I have this dataframe with values in thousands and millions:
sample = pl.DataFrame({"a": [1, 6000, 7000, 2, 3, 8000, 4, 8000]})
shape: (8, 1)
┌──────┐
│ a │
│ --- │
│ i64 │
╞══════╡
│ 1 │
│ 6000 │
│ 7000 │
│ 2 │
│ 3 │
│ 8000 │
│ 4 │
│ 8000 │
└──────┘
My aim is to obtain this dataframe:
shape: (8, 1)
┌──────────────┐
│ a │
│ --- │
│ str │
╞══════════════╡
│ 1.0 thousand │
│ 6.0 million │
│ 7.0 million │
│ 2.0 thousand │
│ 3.0 thousand │
│ 8.0 million │
│ 4.0 thousand │
│ 8.0 million │
└──────────────┘
I was able to obtain the desired result. However, I did use 2 with_columns and 2 pl.when. My question is if is it possible to reduce to 1 with_columns and 1 pl.when? Obviously, focusing on efficiency. If there is another way or, for some reason, 2 pl.when is faster, I'm pretty fine with that.
I did see some solutions with map_batches, but they were with fixed values. So I wasn't able to reproduce pl.col("a")/1000 with map_batches.
The code that gave me the result:
sample.with_columns(
pl.when(pl.col("a") >= 1000)
.then(pl.lit(" million"))
.otherwise(pl.lit(" thousand"))
.alias("string")
).with_columns(
pl.when(pl.col("a") >= 1000)
.then(pl.col("a")/1000)
.otherwise(pl.col("a"))
.cast(pl.String)
+ pl.col("string")
).drop("string")
It seems that the 2x pl.when
approach is slightly faster if you have a sufficiently large amount of data.
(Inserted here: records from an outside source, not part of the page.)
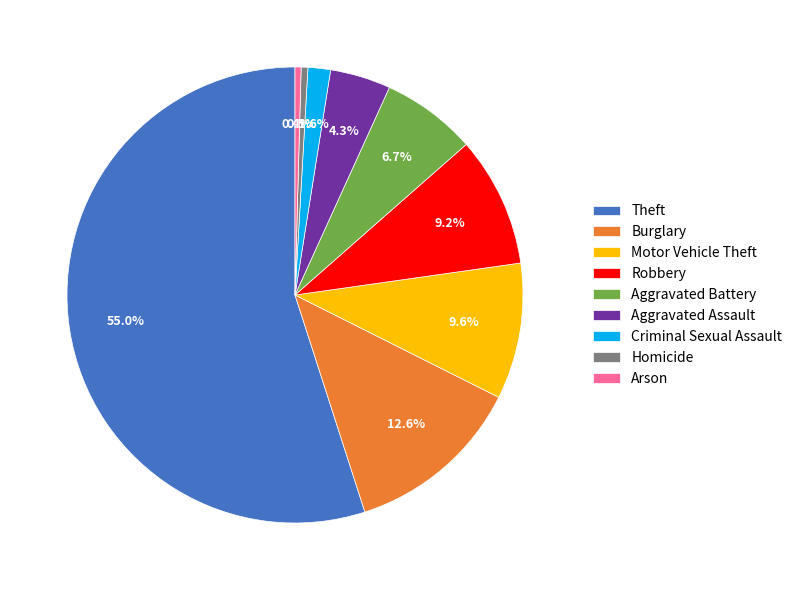

Does Arson account for over 50% of the chart?

No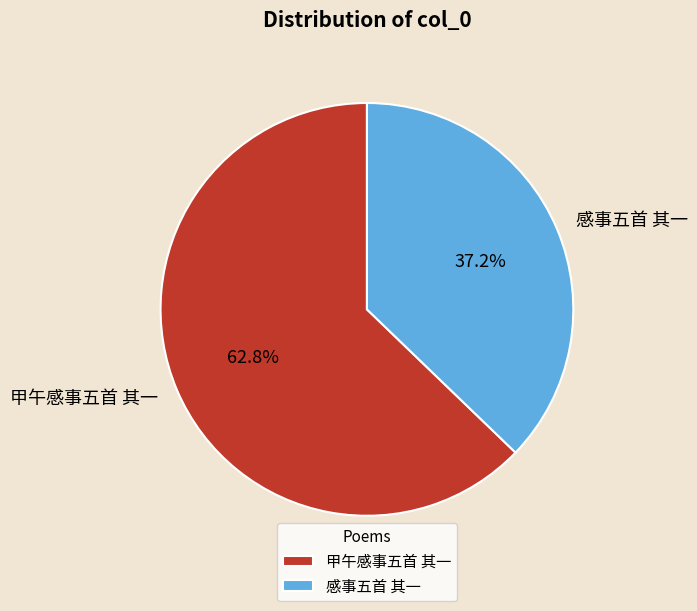

To the nearest percent, what is the difference between the 甲午感事五首 其一 and 感事五首 其一 slice percentages?

26%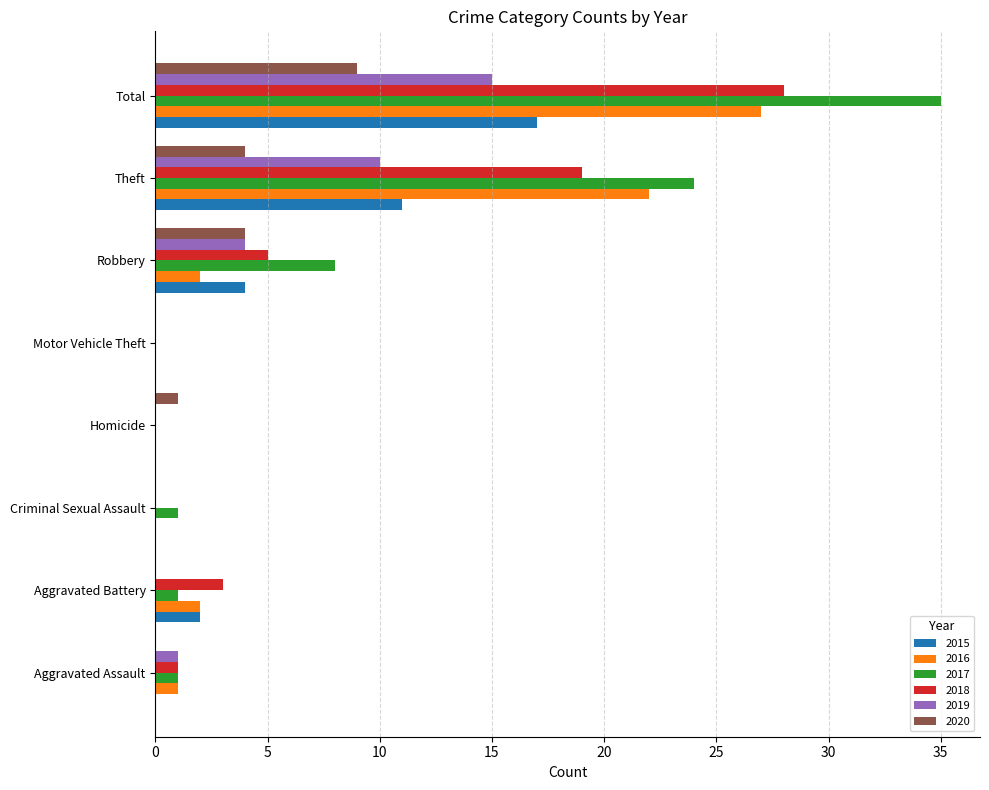

Between Homicide and Theft, which series saw the biggest shift?

2017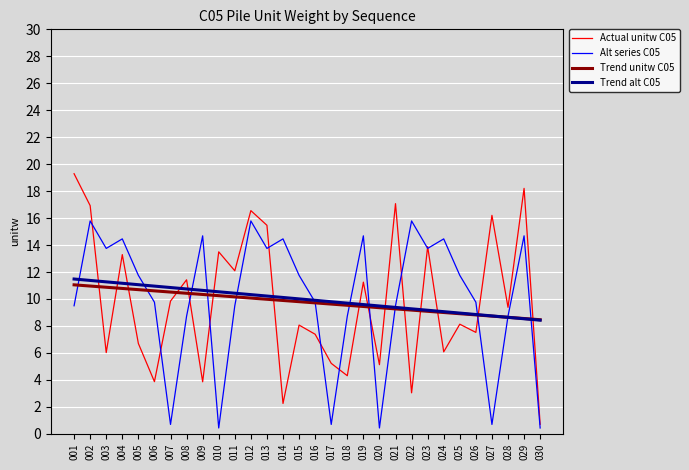

Does the chart display data point markers on the line(s)?

No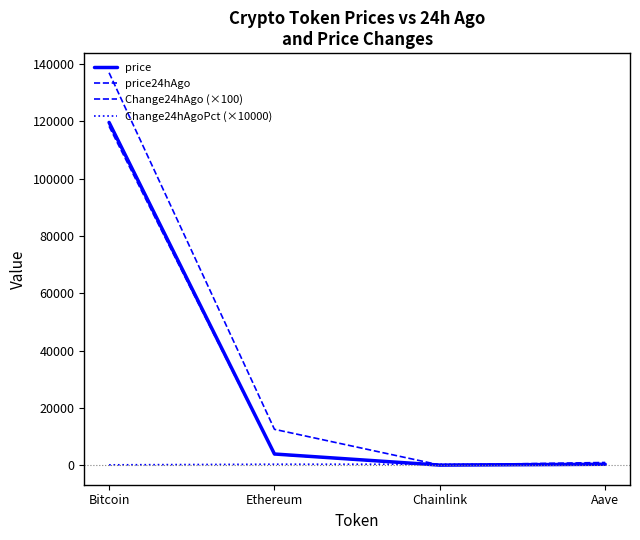

True or false: price and price24hAgo intersect in this chart.

False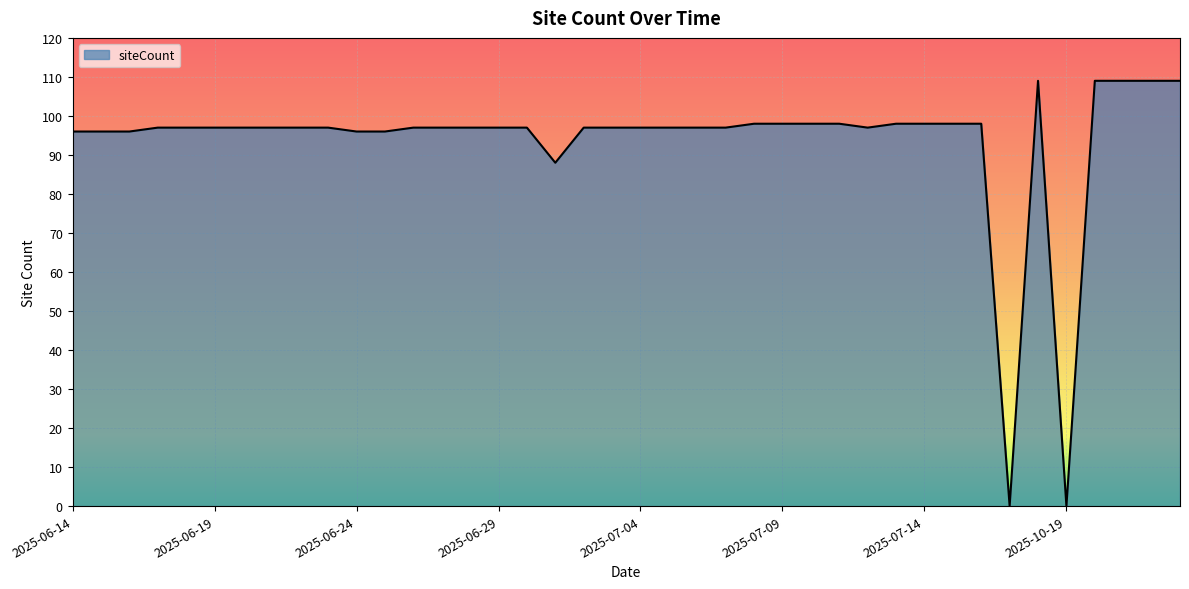

What is the maximum value shown in the chart?

109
You can put them into a single .with_columns
df.with_columns(
pl.when(pl.col("a") >= 1000).then(pl.col("a") / 1000).otherwise(pl.col("a"))
.cast(pl.String)
+ pl.when(pl.col("a") >= 1000)
.then(pl.lit(" million"))
.otherwise(pl.lit(" thousand"))
)
@Luca's suggestion reads much nicer though, and the time difference is negligible.